一見すると正反対の両者がなぜ親戚なのか?
「デフレだと、名目的には低い金利に見えても、お金の借り手にとっての負担感はデフレの分だけ重くなっている。この場合の借り手には、日本政府も含まれます。また、デフレ下でも労働者の賃金は急に下げにくいので、企業はリストラを進め、非正規雇用や失業が増えます」と語った。実際、総務省の調査では、非正規雇用の比率は1994年に20%程度だったのが、2011年は35%まで増えている。
中沢准教授は、生活を保障するはずの年金制度への影響も強調した。まずは、いわゆる「たまり」(年金のもらいすぎ)の問題だ。
年金の支給額は本来、物価の上下に連動して増減される。だが、1999年からの3年間は物価が下がったのに、政府は「高齢者の生活への配慮」を理由に特例で年金支給額を下げなかった。その後も調整されず、2011年度までで合計約7兆円、本来の水準より多く支給されているという。
また、物価が上がっていれば適用される「マクロ経済スライド」(物価の増え幅から0.9%分を差し引いた値を年金支給額の増え幅とする仕組み。実質的な支給額が減り、年金財政が安定する)も、デフレのため一度も発動されていない。
つまり、いったんデフレになると、インフレを前提に作られた年金制度が大きなダメージを受けることを力説した。
それだけではない。デフレには、予期せぬ効果として「誰も気づかない減税」が行われていることも指摘した。
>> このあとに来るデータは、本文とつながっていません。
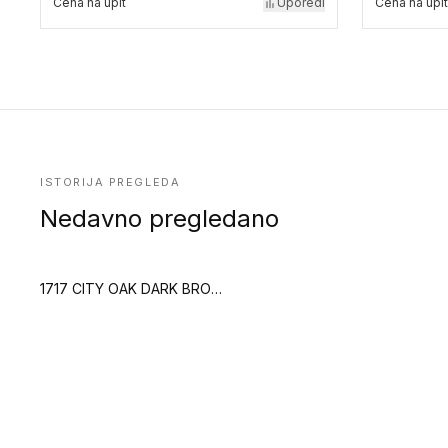
Cena na upit
Uporedi
Cena na upit
ISTORIJA PREGLEDA
Nedavno pregledano
1717 CITY OAK DARK BROWN2 (Creation 70)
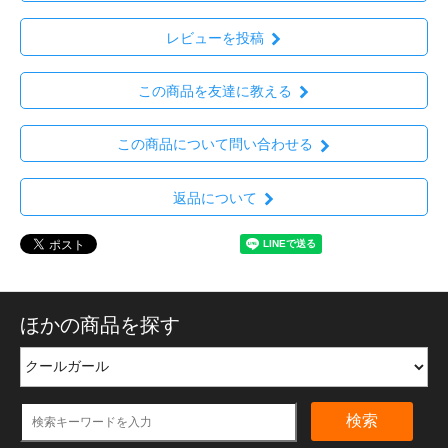
レビューを投稿
この商品を友達に教える
この商品について問い合わせる
返品について
ほかの商品を探す
検索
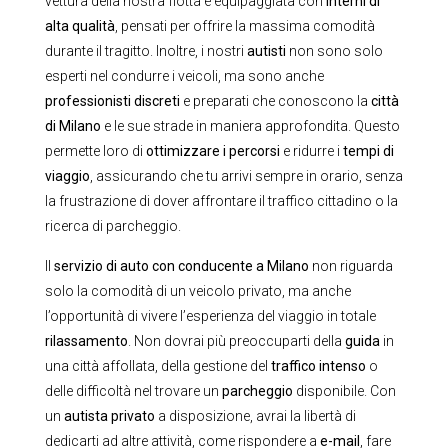
vettura della nostra flotta è equipaggiata con
interni di
alta qualità
, pensati per offrire la massima comodità
durante il tragitto. Inoltre, i nostri
autisti
non sono solo
esperti nel condurre i veicoli, ma sono anche
professionisti discreti
e preparati che conoscono la
città
di Milano
e le sue strade in maniera approfondita. Questo
permette loro di
ottimizzare i percorsi
e ridurre i
tempi di
viaggio
, assicurando che tu arrivi sempre in orario, senza
la frustrazione di dover affrontare il traffico cittadino o la
ricerca di parcheggio.
Il
servizio di auto con conducente a Milano
non riguarda
solo la comodità di un veicolo privato, ma anche
l’opportunità di vivere l’esperienza del viaggio in totale
rilassamento
. Non dovrai più preoccuparti della
guida
in
una città affollata, della gestione del
traffico intenso
o
delle difficoltà nel trovare un
parcheggio
disponibile. Con
un
autista privato
a disposizione, avrai la libertà di
dedicarti ad altre attività, come rispondere a
e-mail
, fare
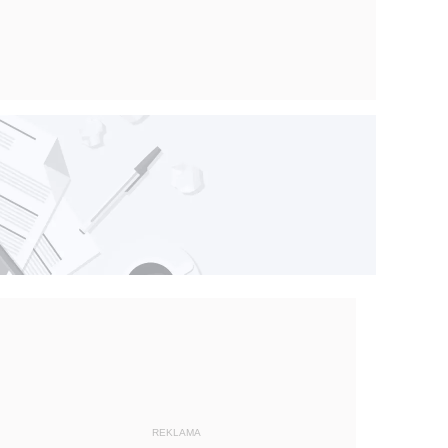
REKLAMA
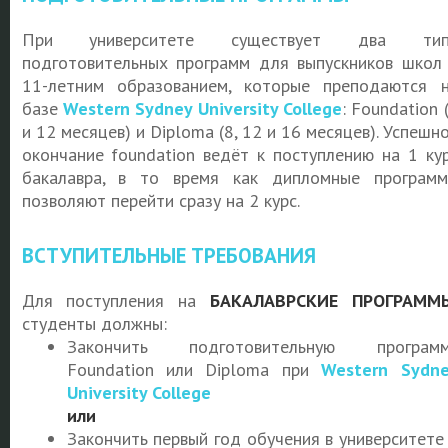
При университете существует два тип
подготовительных программ для выпускников школ
11-летним образованием, которые преподаются 
базе
Western Sydney University College
: Foundation 
и 12 месяцев) и Diploma (8, 12 и 16 месяцев). Успешн
окончание foundation ведёт к поступлению на 1 ку
бакалавра, в то время как дипломные програм
позволяют перейти сразу на 2 курс.
ВСТУПИТЕЛЬНЫЕ ТРЕБОВАНИЯ
Для поступления на
БАКАЛАВРСКИЕ ПРОГРАММ
студенты должны:
Закончить подготовительную программ
Foundation или Diploma при
Western Sydn
University College
или
Закончить первый год обучения в университете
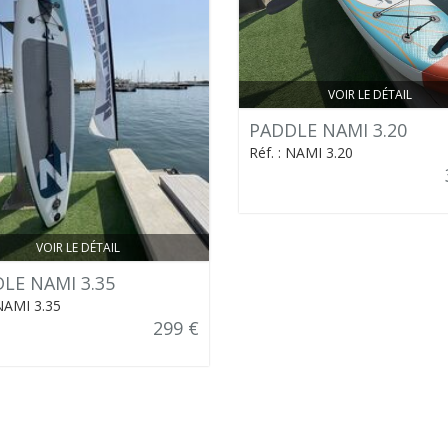
VOIR LE DÉTAIL
PADDLE NAMI 3.20
Réf. : NAMI 3.20
VOIR LE DÉTAIL
LE NAMI 3.35
 NAMI 3.35
299 €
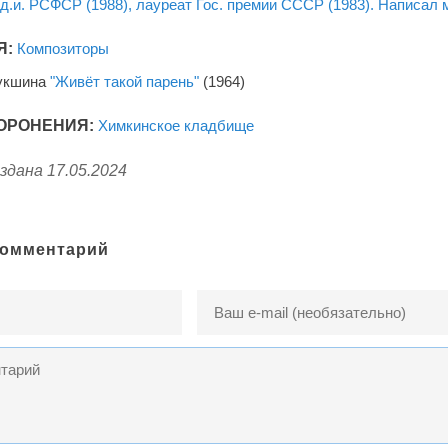
.д.и. РСФСР (1988), лауреат Гос. премии СССР (1983). Написа
Я:
Композиторы
укшина
"Живёт такой парень"
(1964)
ОРОНЕНИЯ:
Химкинское кладбище
здана 17.05.2024
комментарий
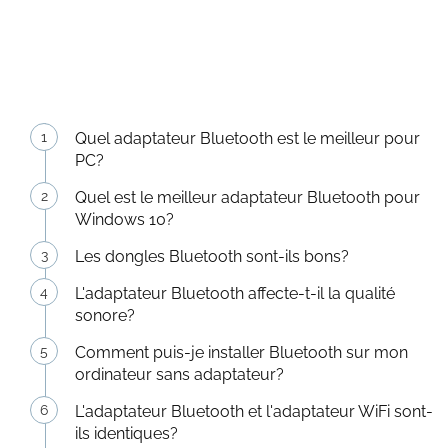
Quel adaptateur Bluetooth est le meilleur pour
PC?
Quel est le meilleur adaptateur Bluetooth pour
Windows 10?
Les dongles Bluetooth sont-ils bons?
L'adaptateur Bluetooth affecte-t-il la qualité
sonore?
Comment puis-je installer Bluetooth sur mon
ordinateur sans adaptateur?
L'adaptateur Bluetooth et l'adaptateur WiFi sont-
ils identiques?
「所得税は所得に応じて税率が上がっていくため(累進課税)、デフレが続くと実質的な所得は同じであっても名目的な所得が下がり、結果として減税が実施されていることになります」
中澤准教授は、少ない椅子を大勢の人が囲む写真を示し、「デフレは椅子取りゲーム」と表現。「正規雇用という安定した『椅子』に座り収入がある人にとって、今の日本は物価が安くなって歓迎すべき状態になっている。このため、社会全体に及ぼすデフレの怖さが見えにくくなっています」と述べた。「勝ち組」にとって一見心地よいからといって、デフレを放置しておくわけにはいかない、という警鐘だ。
では、本当は怖いデフレにどう対処すべきか。
中澤准教授は、(1)デフレに対応した社会システムを作る、(2)デフレから脱却し安定的なインフレ率を実現する、の二つの選択肢を示した。
どちらの選択肢がよいのだろう? 中澤准教授の答えは(2)だ。(1)では「まじめに働いても賃金が減っていく社会になります。またマイナス金利にならないと通常の金融政策が機能しないが、マイナス金利は非現実的です」という。
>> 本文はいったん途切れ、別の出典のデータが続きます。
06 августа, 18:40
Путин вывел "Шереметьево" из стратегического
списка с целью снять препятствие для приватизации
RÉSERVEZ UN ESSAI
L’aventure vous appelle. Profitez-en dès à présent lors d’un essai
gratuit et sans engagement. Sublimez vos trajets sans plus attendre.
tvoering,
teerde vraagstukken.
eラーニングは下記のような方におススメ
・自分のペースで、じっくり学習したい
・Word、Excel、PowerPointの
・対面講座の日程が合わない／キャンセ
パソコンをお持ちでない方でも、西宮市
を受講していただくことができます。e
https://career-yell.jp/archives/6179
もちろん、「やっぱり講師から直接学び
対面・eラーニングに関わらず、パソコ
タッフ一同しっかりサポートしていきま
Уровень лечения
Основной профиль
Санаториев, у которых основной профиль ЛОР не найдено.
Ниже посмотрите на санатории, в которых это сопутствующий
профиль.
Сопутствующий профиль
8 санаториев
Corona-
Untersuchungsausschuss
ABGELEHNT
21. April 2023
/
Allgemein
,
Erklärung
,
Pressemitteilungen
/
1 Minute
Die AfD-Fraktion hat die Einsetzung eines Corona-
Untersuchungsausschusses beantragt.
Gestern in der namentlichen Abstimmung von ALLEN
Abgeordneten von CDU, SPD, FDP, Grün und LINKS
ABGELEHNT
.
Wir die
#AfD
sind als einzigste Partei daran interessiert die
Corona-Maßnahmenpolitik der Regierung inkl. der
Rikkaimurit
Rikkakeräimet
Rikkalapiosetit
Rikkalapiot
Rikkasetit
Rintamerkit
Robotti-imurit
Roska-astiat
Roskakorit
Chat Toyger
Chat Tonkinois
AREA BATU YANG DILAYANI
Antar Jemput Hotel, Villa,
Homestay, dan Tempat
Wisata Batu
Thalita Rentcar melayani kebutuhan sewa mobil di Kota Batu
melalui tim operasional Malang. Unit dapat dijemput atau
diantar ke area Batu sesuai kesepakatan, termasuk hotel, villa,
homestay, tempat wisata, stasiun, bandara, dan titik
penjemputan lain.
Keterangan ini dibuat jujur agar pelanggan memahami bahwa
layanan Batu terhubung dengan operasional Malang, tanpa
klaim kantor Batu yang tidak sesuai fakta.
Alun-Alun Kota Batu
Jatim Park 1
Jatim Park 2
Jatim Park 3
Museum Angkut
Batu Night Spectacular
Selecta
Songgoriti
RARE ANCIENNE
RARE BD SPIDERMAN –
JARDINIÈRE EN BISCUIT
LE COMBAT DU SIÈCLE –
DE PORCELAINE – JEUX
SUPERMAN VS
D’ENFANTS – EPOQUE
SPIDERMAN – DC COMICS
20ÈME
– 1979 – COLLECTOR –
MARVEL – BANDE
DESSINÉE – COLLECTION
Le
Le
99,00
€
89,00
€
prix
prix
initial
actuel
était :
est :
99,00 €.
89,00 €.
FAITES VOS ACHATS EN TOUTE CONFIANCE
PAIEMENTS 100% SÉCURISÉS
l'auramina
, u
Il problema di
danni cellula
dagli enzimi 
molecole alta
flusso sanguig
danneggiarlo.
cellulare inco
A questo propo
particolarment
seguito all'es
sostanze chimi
デフレから脱却する方法については、「鍵を握るのは日本銀行の量的緩和政策」と述べた。量的緩和政策とは、簡単に言えば、市中銀行に大量の資金を供給し、株価などの上昇を通じて景気を刺激する政策だ。
日銀は2001年3月から2006年3月までの5年間、量的緩和政策をとったが、本当に効果があったかどうかは、識者の間でも意見がわかれているという。
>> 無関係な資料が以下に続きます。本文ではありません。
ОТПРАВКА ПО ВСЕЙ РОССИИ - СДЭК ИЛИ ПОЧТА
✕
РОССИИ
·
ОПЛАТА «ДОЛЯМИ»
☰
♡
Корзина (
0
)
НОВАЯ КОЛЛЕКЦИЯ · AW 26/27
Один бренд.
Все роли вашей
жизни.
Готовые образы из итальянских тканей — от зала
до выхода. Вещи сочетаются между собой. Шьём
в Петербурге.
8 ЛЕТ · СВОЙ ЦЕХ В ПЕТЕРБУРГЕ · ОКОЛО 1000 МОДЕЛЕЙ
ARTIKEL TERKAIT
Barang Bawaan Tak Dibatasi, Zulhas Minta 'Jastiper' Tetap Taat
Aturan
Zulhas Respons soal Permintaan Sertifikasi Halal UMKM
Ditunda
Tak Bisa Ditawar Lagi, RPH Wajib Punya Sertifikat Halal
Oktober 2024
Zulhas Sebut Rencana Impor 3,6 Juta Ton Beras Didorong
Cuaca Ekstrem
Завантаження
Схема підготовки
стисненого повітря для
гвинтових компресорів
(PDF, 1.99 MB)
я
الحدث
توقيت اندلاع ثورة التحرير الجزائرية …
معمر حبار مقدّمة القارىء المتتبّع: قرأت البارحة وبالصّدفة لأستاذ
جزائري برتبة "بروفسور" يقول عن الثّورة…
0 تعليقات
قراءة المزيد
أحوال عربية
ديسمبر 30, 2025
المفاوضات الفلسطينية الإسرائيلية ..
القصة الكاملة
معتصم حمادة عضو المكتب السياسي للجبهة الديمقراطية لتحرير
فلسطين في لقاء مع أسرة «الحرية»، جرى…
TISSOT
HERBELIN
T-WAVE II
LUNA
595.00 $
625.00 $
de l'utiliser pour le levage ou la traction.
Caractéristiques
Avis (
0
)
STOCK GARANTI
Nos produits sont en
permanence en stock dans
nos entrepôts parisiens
中澤准教授は、その理由について、緩和のスピードが遅かったことのほか、「政策の質」に注目した。「量的には十分に見えても、買い入れている長期国債とされているものの多くが(いずれ近いうちに償還される)残存期間が短いものだったことがわかっています。株式市場や為替に与える影響も乏しく、また、人々や企業の将来への期待が変わるほどのインパクトが乏しかったのでしょう」
中澤准教授は、1990年代、必ずしも政府の財政政策と日本銀行の金融政策が同調していなかったとし、両者が協調して初めて効果があると指摘した。日銀は今年2月、年1%の物価上昇というインフレ目標を掲げ、10兆円規模の量的緩和に踏み切った。だが、米国は物価上昇率2%を目標に緩和政策をとっている。中澤准教授は「日銀もやるときは一気呵成にしなければならない」と積極的な対応を求めた。